Außer ein paar Feierabendrunden war ich dieses Jahr, bedingt durch Bau, Jagd, Russlandvorbereitungen und Gesundheit, kaum auf dem Wasser. Der Ally setzte im Bootshaus Staub an und das Segelkanu lag hauptsächlich hoch und trocken im Vorgarten.
Lej und ich sind dann Donnerstag vor dem letzten Wochenende der Ferien samt Kanu von einem Freund nach Schleswig gebracht worden um ein paar Tage auf der Schlei rum zu dümpeln und dort Kirschtorte zu essen.

Der Wind war so zwischen 3-4 genau richtig und es ging flott zur Stexwiger Enge wo unser Klabautermann uns gleich den ersten Streich gespielt hat, Pinnenbruch durch eigene Dusseligkeit oder zu wenig Übung.
Da Seenotfall, ins Wasser und das Kanu an den Strand des Vogelschutzgebiets geschoben, die beiden Bruchenden mit Panzertape fixiert und weiter über die Große Breite in Richtung Missunde.

§ **ERFASSTE DATEN**:
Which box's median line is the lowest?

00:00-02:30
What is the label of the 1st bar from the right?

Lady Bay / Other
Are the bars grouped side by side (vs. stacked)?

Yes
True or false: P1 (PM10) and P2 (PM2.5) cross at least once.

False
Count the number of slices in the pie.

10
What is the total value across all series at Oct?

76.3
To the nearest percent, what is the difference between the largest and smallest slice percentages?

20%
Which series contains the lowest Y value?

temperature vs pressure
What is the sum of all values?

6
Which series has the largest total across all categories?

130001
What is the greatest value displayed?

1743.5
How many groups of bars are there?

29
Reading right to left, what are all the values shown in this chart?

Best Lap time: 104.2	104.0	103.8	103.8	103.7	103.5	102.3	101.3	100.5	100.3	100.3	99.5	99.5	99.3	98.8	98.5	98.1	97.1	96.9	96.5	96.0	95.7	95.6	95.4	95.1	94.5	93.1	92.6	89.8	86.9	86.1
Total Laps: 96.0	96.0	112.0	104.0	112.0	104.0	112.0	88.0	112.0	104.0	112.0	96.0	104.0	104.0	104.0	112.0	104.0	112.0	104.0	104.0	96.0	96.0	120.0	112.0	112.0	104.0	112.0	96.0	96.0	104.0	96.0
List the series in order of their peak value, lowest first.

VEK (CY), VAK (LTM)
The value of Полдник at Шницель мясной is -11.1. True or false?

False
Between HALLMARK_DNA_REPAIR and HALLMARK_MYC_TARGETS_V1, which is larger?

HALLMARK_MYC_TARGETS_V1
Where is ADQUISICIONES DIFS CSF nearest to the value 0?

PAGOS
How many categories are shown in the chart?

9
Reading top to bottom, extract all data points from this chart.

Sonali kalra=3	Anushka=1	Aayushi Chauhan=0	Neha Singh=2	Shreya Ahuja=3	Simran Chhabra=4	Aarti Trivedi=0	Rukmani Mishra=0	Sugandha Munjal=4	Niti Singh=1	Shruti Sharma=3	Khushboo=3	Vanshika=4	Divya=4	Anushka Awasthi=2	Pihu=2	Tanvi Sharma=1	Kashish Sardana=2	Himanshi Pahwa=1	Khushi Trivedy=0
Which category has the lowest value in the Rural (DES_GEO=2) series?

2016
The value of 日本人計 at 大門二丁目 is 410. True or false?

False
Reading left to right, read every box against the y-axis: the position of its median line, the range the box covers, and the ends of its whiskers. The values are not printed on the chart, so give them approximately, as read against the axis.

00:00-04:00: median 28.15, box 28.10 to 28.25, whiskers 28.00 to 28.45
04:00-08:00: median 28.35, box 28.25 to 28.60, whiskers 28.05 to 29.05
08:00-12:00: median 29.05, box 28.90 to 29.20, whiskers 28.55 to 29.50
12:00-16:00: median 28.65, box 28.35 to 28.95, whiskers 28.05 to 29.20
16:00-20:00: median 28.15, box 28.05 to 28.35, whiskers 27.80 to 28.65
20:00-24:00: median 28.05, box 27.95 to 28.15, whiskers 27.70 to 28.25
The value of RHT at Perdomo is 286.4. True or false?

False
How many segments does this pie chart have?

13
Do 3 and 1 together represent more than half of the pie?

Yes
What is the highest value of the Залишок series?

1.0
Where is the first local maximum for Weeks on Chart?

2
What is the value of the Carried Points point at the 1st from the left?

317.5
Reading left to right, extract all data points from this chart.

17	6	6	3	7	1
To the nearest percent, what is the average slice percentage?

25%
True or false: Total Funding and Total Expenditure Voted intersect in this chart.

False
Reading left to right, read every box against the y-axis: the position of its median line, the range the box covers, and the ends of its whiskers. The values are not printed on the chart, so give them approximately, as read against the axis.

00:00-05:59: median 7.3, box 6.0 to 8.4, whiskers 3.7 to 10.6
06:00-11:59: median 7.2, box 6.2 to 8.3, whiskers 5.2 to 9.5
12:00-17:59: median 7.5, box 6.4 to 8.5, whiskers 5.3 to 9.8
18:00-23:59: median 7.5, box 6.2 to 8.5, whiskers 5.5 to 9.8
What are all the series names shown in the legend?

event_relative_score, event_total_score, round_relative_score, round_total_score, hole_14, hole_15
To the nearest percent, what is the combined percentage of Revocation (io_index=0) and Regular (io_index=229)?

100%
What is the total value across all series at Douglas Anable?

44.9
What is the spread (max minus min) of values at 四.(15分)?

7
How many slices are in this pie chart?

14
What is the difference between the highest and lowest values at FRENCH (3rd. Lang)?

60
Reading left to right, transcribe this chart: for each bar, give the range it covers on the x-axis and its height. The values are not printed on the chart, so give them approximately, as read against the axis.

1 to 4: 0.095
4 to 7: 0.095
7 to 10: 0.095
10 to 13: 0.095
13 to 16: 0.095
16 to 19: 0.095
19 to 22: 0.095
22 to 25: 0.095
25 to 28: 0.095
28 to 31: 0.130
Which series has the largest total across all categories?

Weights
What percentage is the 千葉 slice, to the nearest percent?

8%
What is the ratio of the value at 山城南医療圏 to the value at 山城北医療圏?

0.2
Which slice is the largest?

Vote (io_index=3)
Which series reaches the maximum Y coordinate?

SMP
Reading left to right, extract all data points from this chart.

§ **AUFGABENSTELLUNG**: Nenne alle Gründe, die der Lesetext dafür angibt, dass die schreibende Person dieses Jahr kaum auf dem Wasser war.

§ **LÖSUNG**: Bau, Jagd, Russlandvorbereitungen, Gesundheit